Ah! Les sites comme les marchés publics sont de véritables petites perles. Notre conseil? Si la fermeture est à 18h00, soyez-là à 18h05. Parfois, à 18h15 il est déjà trop tard, d’autres adeptes auront fait les plus belles récoltes.

Et pour tout vous dire, présentement, Sacha fait la tournée en finissant de travailler en plein jour. Bon! Il faut savoir que Sacha n’a rien à faire du regard des autres alors pourquoi pas?

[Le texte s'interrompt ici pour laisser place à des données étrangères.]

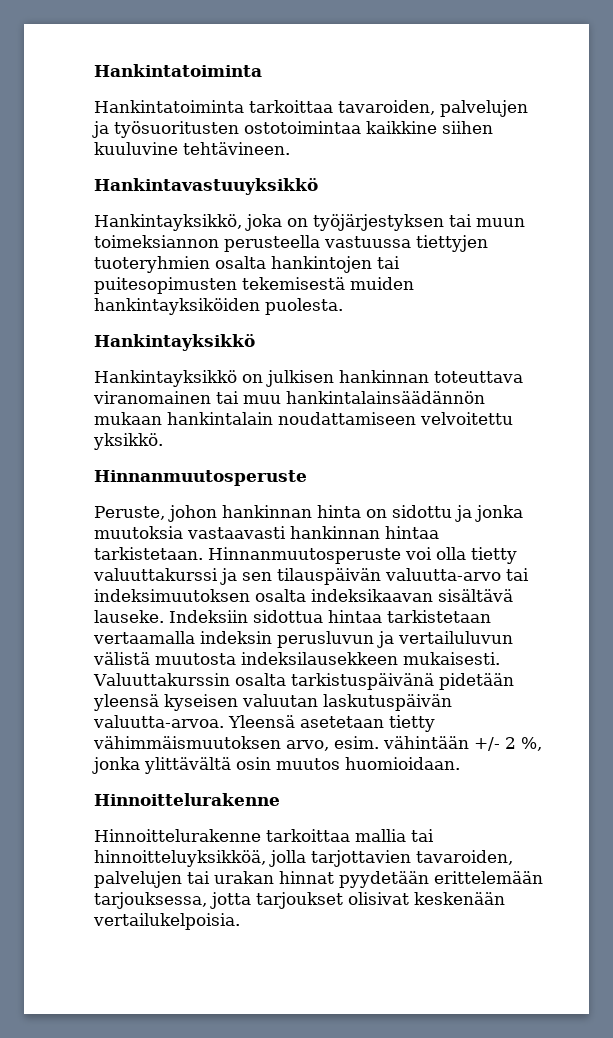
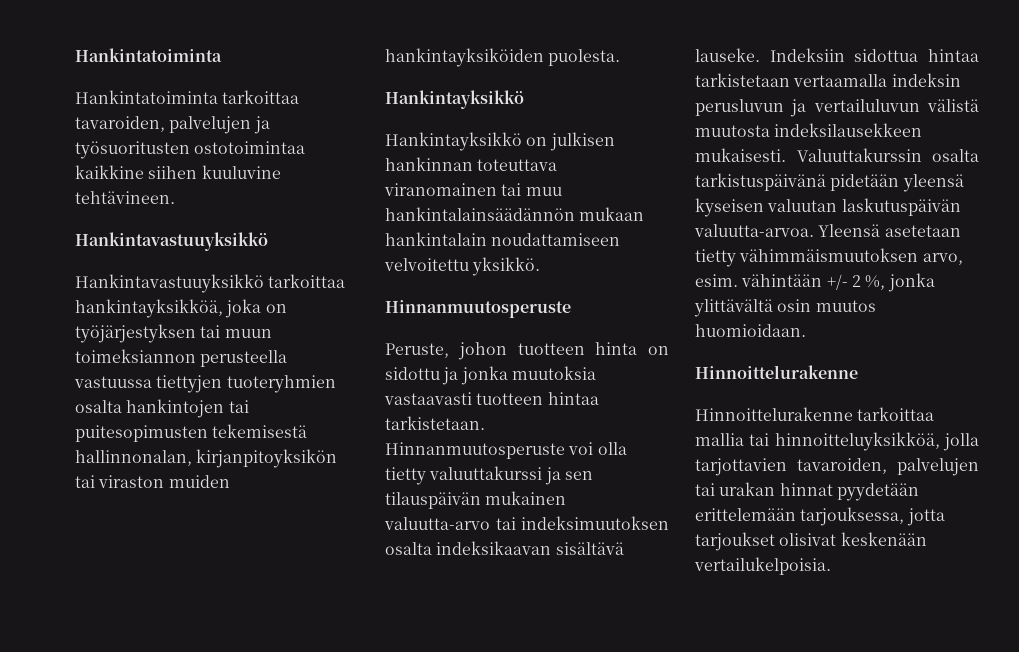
[94,214,242,231] Hankintayksikkö, -> [75,274,346,293] [75,299,223,318] Hankintavastuuyksikkö tarkoittaa hankintayksikköä,
(345, 283) none -> [75,449,338,468] [75,475,165,488] hallinnonalan, kirjanpitoyksikön tai viraston
[222,505,312,518] hankinnan -> [517,343,585,355] tuotteen
[290,526,380,539] hankinnan -> [476,393,544,405] tuotteen
(381, 576) none -> [485,491,567,505] mukainen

Le soutien via les médias sociaux

Il existe plusieurs groupes via Facebook que vous trouverez en cherchant « Dumpster diving [insérer le nom de votre ville] ». Personnellement, ça nous a beaucoup soutenu à notre arrivée en Australie. Par contre, comme il s’agit d’une pratique plutôt marginale, ce n’est pas tous les adeptes qui sont enclins comme nous à partager tous leurs secrets. Ne soyez donc pas vexés ou surpris si une quelconque demande reste sans réponse.

Le savoir-vivre

Tout bon déchétarien pratiquera de façon propre et respectueuse. Assurez-vous de ne laisser aucune trace suite à votre passage. En sortant les denrées du conteneur, il peut y avoir plusieurs détritus au sol. Prenez un moment pour les ramasser. Autrement, il se pourrait bien que lors de votre prochaine visite le conteneur soit cadenassé. Et un spot de perdu…ce n’est malheureusement pas dix de retrouvés!

Nos meilleurs spots

Vous vous demandiez si nous accepterions de vous les partager n'est-ce pas? Aller! J’ai promis aucun secret. Aux marchés publics, les fruiteries, boulangeries et tout commerces de proximité s’ajoutent à la liste des petites perles notamment pour la variété et l’offre bio. Que se soit en Australie, à MTL, Sherbrooke, ici aux USA, nous avons constaté que les standards de «beauté», de «fraîcheur» pour répondre à la «demande» ou aux «exigences» de la clientèle sont largement supérieurs au supermarché… Disons que la beauté se retrouve vite dans le conteneur.

Envie de junk food? Sandwichs, boissons, chips, barres chocolatées? Alors là ce sera plutôt facile, une visite dans l’un de ces dépanneurs à l’enseigne bleu, rouge et blanche arborant un hibou et le tour est joué.

Aussi, promettez-moi de garder le secret entre nous d’accord? Je ne voudrais pas que ça se rende à leur oreille et que l’on se retrouve devant des conteneurs cadenassés. Ces endroits sont précieux pour plusieurs adeptes et nourrissent des dizaines de famille. Si l’envie de dénoncer est plus forte que vous, s.v.p, je vous prie de le faire anonymement. Il y a cette chaîne de quelques magasins bios dont l’enseigne porte 5 lettres que l’on peut associer à un mois de l’année.

Alors, voilà. Tout y est! Vous êtes prêts à vous lancer. N’hésitez surtout pas à me partager vos aventures, vos expériences et vos trouvailles, c’est si beau! Je vous jure que vous ne verrez plus les ruelles et arrières de commerce du même œil.